"""
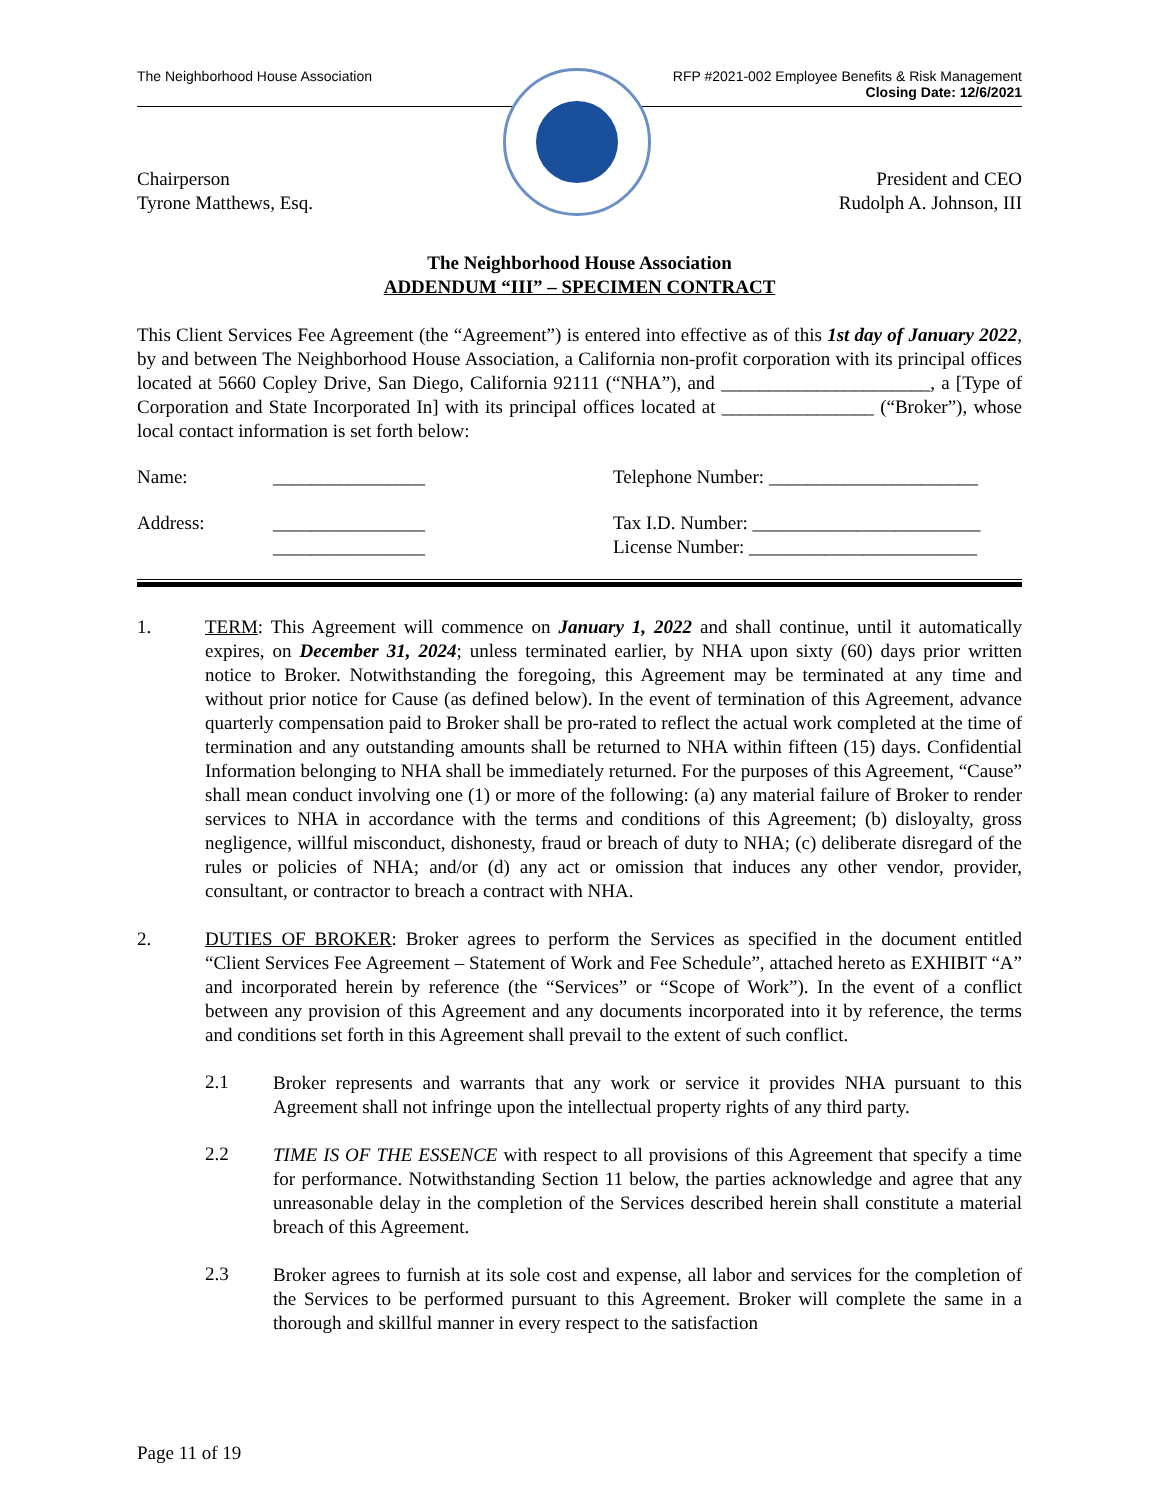The Neighborhood House Association
RFP #2021-002 Employee Benefits & Risk Management
Closing Date: 12/6/2021
Chairperson
Tyrone Matthews, Esq.
President and CEO
Rudolph A. Johnson, III
The Neighborhood House Association
ADDENDUM “III” – SPECIMEN CONTRACT
This Client Services Fee Agreement (the “Agreement”) is entered into effective as of this 1st day of January 2022, by and between The Neighborhood House Association, a California non-profit corporation with its principal offices located at 5660 Copley Drive, San Diego, California 92111 (“NHA”), and ______________________, a [Type of Corporation and State Incorporated In] with its principal offices located at ________________ (“Broker”), whose local contact information is set forth below:
Name: ________________ Telephone Number: ______________________
Address: ________________
________________
Tax I.D. Number: ________________________
License Number: ________________________
1.
TERM: This Agreement will commence on January 1, 2022 and shall continue, until it automatically expires, on December 31, 2024; unless terminated earlier, by NHA upon sixty (60) days prior written notice to Broker. Notwithstanding the foregoing, this Agreement may be terminated at any time and without prior notice for Cause (as defined below). In the event of termination of this Agreement, advance quarterly compensation paid to Broker shall be pro-rated to reflect the actual work completed at the time of termination and any outstanding amounts shall be returned to NHA within fifteen (15) days. Confidential Information belonging to NHA shall be immediately returned. For the purposes of this Agreement, “Cause” shall mean conduct involving one (1) or more of the following: (a) any material failure of Broker to render services to NHA in accordance with the terms and conditions of this Agreement; (b) disloyalty, gross negligence, willful misconduct, dishonesty, fraud or breach of duty to NHA; (c) deliberate disregard of the rules or policies of NHA; and/or (d) any act or omission that induces any other vendor, provider, consultant, or contractor to breach a contract with NHA.
2.
DUTIES OF BROKER: Broker agrees to perform the Services as specified in the document entitled “Client Services Fee Agreement – Statement of Work and Fee Schedule”, attached hereto as EXHIBIT “A” and incorporated herein by reference (the “Services” or “Scope of Work”). In the event of a conflict between any provision of this Agreement and any documents incorporated into it by reference, the terms and conditions set forth in this Agreement shall prevail to the extent of such conflict.
2.1
Broker represents and warrants that any work or service it provides NHA pursuant to this Agreement shall not infringe upon the intellectual property rights of any third party.
2.2
TIME IS OF THE ESSENCE with respect to all provisions of this Agreement that specify a time for performance. Notwithstanding Section 11 below, the parties acknowledge and agree that any unreasonable delay in the completion of the Services described herein shall constitute a material breach of this Agreement.
2.3
Broker agrees to furnish at its sole cost and expense, all labor and services for the completion of the Services to be performed pursuant to this Agreement. Broker will complete the same in a thorough and skillful manner in every respect to the satisfaction
Page 11 of 19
"""
# Work to be completed:
Say only the number of lines above holding "agrees".

# Result of the exercise:
2